I recently came to the topic of field extensions in my abstract algebra course, and there has been a slight issue which has been bothering me that I was hoping I might be able to clear up.

We have defined an extension field for a field F to be a field E such that $F \subseteq E$ and that $F$ is a field under the operations of $E$ restricted to $F$.

Sounds easy enough and I realize that we have been using objects like this for a long time. For example we know that $\mathbb{C}$ is an extension field of $\mathbb{R}$.

Something that has been bothering me a little bit though is that we have started proving theorems where we need to construct extension fields, but these extension fields don't seem to contain the original field $F$ but rather an isomorphic copy of $F$.

For example if our field was $F$, then $F[x]/(p(x))$ is a field if $p(x)$ is irreducible, which contains a subfield isomorphic to $F$. It seems strange that in the theorems (Gallian's Text) that $F[x]/(p(x))$ is considered an extension field for $F$ even though it doesn't really contain $F$ as a subset, but rather another set which is isomorphic.

I don't think I would have normally though this as being much of a problem, but I remember that earlier in the text Gallian seems to mention that even when structures are isomorphic and that they behave essentially the same, that we need to keep in mind that they are not exactly the same.

If this distinction does matter, why not make the definition of an extension field just say that $E$ is an extension field of $F$ if $E$ has a subfield isomorphic to $F$? This would seem to include all cases. Is this largely a historical issue related to how mathematicians thought about isomorphic structures in the past?

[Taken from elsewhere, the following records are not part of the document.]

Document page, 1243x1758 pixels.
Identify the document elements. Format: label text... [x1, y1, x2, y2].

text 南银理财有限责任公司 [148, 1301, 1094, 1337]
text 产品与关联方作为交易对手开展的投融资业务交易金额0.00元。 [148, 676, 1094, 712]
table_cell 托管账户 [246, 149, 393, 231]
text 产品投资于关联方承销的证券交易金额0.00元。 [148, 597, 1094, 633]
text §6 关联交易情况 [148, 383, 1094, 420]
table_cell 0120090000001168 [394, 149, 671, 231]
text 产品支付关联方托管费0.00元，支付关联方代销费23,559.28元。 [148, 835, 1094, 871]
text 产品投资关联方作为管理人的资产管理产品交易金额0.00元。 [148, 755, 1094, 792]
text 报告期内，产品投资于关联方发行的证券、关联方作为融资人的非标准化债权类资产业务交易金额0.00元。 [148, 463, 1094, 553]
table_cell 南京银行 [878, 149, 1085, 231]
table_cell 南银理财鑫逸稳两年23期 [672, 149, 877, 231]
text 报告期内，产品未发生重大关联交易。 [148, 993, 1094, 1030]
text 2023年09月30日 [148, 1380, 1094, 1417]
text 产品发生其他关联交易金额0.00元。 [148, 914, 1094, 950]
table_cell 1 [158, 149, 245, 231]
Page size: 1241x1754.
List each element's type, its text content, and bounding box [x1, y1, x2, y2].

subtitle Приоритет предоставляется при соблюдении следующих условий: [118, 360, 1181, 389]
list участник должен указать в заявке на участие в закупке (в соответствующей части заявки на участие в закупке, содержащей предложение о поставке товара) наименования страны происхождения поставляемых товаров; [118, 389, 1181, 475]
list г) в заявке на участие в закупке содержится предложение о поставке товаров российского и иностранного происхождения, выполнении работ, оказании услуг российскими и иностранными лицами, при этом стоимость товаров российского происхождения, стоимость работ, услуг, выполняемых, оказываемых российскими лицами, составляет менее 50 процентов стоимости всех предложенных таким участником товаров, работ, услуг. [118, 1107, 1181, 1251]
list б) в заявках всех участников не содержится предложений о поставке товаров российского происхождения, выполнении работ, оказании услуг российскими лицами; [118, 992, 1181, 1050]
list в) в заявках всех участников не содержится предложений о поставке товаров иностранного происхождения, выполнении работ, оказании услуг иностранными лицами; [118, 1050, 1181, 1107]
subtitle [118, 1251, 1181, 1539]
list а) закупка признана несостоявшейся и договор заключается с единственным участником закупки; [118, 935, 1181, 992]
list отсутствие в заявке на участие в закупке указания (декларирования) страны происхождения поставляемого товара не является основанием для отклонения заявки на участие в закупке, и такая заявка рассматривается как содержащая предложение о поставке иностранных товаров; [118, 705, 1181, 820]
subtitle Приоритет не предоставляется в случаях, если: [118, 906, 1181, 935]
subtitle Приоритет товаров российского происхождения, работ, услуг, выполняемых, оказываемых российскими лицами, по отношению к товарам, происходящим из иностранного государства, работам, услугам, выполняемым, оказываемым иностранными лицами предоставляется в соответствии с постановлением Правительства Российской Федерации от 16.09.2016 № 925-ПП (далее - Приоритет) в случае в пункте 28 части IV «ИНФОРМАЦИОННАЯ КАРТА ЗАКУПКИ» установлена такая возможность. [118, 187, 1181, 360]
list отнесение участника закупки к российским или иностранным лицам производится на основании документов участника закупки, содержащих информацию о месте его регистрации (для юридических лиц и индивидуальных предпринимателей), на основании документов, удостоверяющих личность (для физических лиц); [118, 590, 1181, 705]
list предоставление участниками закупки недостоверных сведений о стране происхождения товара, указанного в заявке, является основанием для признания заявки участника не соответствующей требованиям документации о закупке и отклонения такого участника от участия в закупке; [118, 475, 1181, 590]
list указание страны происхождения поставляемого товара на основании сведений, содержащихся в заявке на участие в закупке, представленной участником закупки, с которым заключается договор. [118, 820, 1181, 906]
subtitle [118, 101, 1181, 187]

Firstly, a short answer. If you are just interested in a field extension of $F$, then you must first realise that you should be quite content with a field extension of any other field $F'$, as long as $F$ and $F'$ are isomorphic and if you know the isomorphism $F\to F'$. This is something we do often in mathematics, yes sometimes without sufficient care, namely ignoring the part that says "if you know the isomorphism...". Often you'd hear people say "we'll just identify these two things since they are isomorphic", though this is not really a healthy thing to do (nor do we actually do that). What we do often is "identify these two things since they are isomorphic and we know precisely which isomorphism we mean for the identification". That is healthy. So, for your field $F$ and the somewhat incorrect claim that $F[x]/(p(X))$ is a field extension of it, what is really going on here is that $F[x]/(p(X))$ is a field extension of an isomorphic copy of $F$, and we know precisely which isomorphism we are talking about, so its ok to identify them. More precisely, we pretend the original $F$ is the isomorphic copy we actually have an extension of.

As long as you are considering just a few objects of study this is usually quite fine. Trouble start when you are considering infinitely many objects. For instance, knowing how to obtain the splitting field extension of a polynomial it is tempting to obtain the algebraic closure of $F$ by 'simply' using a Zorn lemma argument, every time splitting one more polynomial. It is instructive to try and work out the details and see where it fails (lots of difficulties because of those identifications above).

As for you final suggestion to speak of a field extension of $F$ to mean $F'$ contains an isomorphic copy of $F$, you can do that, but you'll have to specify the isomorphism explicitly (since there could be different isomorphic copies, and they can be isomorphic in different ways). But that does not really help, or matter much, since any such superficially broader extension can be replaced, by identifying along the given isomorphism, by the good old notion of extension.